### Stored data
________________________

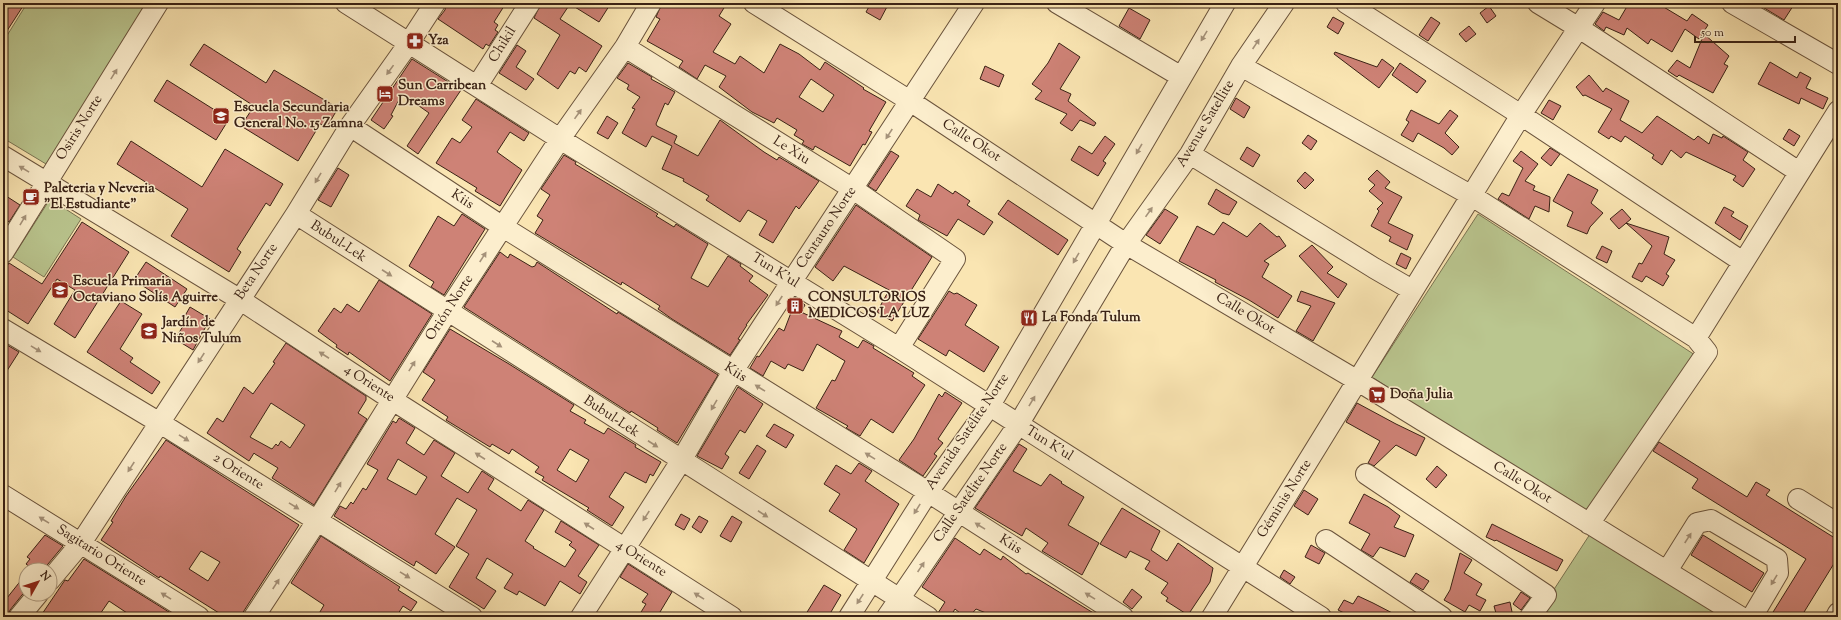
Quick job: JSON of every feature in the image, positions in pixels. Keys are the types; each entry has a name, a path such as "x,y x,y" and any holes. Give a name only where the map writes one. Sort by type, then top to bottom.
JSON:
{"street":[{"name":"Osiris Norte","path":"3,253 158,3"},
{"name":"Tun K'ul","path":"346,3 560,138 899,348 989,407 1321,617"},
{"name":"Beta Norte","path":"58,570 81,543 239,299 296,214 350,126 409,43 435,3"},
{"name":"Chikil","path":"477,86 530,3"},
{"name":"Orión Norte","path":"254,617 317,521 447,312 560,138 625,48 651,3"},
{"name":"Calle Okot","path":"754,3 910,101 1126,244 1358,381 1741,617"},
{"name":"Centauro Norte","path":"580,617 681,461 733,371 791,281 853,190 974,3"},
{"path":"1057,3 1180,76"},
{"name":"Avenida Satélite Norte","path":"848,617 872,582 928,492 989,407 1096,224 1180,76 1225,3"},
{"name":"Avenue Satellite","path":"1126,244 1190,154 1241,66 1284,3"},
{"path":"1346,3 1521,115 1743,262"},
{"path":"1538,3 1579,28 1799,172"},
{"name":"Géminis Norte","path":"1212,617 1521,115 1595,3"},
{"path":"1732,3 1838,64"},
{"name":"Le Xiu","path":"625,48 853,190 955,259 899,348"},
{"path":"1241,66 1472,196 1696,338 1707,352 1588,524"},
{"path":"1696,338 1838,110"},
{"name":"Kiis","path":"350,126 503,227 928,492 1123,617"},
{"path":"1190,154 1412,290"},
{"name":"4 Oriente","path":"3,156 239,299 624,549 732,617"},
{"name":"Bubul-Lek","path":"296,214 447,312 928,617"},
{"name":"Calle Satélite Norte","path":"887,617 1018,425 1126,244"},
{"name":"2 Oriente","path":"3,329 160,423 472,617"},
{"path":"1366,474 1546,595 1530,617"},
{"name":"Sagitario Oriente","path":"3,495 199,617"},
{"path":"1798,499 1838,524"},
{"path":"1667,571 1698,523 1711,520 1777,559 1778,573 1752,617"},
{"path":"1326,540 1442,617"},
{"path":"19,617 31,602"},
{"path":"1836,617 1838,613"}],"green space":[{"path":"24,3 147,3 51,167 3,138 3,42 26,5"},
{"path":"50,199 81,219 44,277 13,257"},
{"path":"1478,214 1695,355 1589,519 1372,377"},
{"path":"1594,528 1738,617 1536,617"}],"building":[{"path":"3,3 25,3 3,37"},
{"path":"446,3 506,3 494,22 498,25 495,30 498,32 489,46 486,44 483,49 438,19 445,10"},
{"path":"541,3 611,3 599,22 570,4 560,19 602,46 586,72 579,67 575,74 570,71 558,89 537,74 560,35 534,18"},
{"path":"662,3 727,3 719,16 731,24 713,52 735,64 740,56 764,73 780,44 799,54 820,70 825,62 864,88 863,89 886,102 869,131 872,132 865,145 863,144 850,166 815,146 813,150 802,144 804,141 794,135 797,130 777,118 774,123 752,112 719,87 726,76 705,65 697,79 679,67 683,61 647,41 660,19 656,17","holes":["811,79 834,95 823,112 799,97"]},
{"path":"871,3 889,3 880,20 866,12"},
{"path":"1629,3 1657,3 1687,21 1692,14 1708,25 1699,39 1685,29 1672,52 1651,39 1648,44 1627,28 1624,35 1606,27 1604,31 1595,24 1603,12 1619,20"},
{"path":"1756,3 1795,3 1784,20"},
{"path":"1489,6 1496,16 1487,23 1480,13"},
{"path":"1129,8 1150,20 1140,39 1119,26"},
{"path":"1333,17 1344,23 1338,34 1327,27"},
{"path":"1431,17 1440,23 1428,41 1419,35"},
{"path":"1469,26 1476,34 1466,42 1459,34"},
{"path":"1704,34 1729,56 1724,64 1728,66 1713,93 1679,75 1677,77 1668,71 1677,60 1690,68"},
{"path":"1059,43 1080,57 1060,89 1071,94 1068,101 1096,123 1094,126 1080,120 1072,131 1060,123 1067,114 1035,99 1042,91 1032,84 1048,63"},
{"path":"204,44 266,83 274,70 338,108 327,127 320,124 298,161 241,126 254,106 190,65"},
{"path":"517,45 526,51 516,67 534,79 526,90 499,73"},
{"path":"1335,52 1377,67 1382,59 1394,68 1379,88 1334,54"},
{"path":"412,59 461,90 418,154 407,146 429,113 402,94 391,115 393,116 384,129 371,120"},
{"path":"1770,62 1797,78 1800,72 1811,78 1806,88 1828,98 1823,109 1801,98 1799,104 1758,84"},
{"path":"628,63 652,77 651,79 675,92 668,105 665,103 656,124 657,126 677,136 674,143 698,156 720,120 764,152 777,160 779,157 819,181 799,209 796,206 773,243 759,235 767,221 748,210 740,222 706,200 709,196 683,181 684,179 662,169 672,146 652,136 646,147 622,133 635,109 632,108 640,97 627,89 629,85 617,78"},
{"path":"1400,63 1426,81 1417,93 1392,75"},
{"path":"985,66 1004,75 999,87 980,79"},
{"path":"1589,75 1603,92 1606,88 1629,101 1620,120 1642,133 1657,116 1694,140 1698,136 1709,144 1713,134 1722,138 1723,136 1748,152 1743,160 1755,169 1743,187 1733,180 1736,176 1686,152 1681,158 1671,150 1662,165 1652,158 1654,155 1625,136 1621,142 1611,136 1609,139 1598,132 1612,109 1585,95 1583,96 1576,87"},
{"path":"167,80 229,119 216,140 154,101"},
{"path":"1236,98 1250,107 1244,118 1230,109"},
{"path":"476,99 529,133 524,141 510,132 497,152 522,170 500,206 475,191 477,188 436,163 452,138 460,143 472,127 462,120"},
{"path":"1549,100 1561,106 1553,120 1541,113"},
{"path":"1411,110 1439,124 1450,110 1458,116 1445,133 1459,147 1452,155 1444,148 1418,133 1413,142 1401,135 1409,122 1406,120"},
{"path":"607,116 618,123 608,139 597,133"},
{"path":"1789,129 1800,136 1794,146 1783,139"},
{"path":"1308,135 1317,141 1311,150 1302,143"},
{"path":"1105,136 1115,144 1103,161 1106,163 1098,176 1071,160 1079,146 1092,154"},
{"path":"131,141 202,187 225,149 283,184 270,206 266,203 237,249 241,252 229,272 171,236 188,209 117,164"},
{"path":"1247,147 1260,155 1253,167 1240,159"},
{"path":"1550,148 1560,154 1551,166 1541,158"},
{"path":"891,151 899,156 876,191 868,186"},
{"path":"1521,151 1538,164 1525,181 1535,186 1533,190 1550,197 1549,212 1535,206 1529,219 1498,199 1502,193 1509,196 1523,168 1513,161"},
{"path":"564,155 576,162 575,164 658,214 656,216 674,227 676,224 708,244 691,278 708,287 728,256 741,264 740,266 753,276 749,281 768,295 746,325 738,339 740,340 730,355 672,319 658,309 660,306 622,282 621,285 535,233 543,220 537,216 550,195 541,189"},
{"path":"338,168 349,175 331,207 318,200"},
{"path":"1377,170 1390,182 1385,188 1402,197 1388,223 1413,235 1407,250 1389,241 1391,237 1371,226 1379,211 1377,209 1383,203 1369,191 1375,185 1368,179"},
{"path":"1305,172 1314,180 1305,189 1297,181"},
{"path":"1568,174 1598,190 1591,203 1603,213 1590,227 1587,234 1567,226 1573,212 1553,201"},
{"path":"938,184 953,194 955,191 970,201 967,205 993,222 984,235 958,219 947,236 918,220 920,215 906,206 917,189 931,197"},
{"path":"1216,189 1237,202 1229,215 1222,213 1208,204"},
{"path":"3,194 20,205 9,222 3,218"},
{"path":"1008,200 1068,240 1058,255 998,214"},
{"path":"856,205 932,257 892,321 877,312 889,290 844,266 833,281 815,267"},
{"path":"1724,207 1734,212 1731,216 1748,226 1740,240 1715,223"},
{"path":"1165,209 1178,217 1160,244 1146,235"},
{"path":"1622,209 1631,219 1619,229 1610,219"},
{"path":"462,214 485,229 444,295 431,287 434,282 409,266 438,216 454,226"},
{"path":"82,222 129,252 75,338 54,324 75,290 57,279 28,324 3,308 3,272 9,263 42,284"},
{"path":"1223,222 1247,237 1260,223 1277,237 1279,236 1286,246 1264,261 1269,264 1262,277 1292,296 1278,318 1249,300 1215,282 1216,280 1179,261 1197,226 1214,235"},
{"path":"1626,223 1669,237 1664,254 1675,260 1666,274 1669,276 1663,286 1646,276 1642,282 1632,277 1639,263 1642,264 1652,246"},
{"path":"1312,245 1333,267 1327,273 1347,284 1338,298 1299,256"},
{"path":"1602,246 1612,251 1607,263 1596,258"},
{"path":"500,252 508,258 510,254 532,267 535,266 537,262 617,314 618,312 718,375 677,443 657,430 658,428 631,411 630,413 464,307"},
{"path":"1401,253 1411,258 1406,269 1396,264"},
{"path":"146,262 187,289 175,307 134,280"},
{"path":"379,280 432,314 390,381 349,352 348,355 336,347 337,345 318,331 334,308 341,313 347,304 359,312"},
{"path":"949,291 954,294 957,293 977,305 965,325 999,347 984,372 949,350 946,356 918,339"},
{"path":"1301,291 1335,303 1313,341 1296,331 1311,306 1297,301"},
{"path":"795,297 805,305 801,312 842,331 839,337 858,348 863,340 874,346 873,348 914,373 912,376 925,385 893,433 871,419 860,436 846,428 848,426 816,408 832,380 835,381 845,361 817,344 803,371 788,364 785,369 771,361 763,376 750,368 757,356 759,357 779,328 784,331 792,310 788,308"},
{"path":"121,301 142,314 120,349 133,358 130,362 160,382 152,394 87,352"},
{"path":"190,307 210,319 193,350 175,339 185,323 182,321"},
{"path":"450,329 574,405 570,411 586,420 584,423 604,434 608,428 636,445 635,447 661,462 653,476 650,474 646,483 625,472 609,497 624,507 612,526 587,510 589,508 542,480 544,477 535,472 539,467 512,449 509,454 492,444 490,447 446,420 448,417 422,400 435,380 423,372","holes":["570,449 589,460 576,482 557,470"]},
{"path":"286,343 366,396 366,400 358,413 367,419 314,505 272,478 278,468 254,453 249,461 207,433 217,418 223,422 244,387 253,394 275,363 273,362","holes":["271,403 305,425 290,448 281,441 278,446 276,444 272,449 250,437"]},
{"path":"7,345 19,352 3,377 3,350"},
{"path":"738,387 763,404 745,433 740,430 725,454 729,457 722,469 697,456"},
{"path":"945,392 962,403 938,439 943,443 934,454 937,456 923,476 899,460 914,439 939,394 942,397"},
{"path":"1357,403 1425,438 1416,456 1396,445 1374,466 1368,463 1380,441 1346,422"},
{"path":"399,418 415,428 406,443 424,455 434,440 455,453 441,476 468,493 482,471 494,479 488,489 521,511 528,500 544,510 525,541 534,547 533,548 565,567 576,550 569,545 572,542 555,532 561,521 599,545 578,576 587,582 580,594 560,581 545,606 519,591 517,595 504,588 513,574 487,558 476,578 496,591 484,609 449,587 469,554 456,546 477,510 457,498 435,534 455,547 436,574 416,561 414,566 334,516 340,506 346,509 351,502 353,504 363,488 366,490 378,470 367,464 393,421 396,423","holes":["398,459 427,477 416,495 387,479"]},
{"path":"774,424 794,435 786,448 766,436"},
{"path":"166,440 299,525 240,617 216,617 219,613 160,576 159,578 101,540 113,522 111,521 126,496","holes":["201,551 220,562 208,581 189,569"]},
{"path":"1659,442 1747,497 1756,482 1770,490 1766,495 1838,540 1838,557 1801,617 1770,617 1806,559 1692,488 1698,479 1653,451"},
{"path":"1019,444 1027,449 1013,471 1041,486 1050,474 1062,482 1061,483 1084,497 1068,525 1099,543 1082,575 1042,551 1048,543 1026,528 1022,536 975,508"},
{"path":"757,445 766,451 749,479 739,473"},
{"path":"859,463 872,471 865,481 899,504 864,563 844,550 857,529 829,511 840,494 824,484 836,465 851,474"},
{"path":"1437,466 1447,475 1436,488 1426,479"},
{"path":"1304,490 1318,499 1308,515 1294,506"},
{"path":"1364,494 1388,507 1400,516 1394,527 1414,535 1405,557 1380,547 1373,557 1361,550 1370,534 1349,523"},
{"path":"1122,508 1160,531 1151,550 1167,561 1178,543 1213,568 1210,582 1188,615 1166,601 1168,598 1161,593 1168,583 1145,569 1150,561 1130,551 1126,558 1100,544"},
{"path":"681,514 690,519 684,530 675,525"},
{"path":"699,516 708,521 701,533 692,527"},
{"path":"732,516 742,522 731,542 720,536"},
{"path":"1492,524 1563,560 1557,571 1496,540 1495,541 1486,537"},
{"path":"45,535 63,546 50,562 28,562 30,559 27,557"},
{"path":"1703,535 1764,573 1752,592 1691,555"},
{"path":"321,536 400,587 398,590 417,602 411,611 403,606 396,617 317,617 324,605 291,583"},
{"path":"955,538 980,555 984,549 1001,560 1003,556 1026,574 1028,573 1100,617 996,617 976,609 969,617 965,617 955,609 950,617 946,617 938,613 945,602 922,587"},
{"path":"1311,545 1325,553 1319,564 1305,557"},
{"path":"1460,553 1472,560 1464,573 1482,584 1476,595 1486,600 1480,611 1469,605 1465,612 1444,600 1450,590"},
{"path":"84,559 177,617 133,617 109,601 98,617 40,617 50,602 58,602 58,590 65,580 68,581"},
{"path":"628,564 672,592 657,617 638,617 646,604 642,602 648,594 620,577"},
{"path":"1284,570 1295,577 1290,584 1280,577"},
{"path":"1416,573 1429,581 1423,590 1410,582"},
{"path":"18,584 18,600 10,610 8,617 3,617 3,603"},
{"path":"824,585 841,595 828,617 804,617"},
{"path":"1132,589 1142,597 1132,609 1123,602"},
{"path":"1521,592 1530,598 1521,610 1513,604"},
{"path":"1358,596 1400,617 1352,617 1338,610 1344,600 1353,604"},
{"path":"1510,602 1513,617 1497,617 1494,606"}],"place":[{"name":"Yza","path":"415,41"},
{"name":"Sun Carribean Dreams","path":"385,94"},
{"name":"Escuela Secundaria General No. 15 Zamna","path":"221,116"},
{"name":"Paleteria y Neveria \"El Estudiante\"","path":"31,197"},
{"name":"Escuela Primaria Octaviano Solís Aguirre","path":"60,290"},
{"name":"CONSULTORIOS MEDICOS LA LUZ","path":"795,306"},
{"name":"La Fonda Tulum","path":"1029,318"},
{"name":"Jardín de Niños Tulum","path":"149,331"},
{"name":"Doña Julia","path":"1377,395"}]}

________________________

Report, for the data above, every line in which the string "Calle" appears.

### Output
{"name":"Calle Okot","path":"754,3 910,101 1126,244 1358,381 1741,617"},
{"name":"Calle Satélite Norte","path":"887,617 1018,425 1126,244"},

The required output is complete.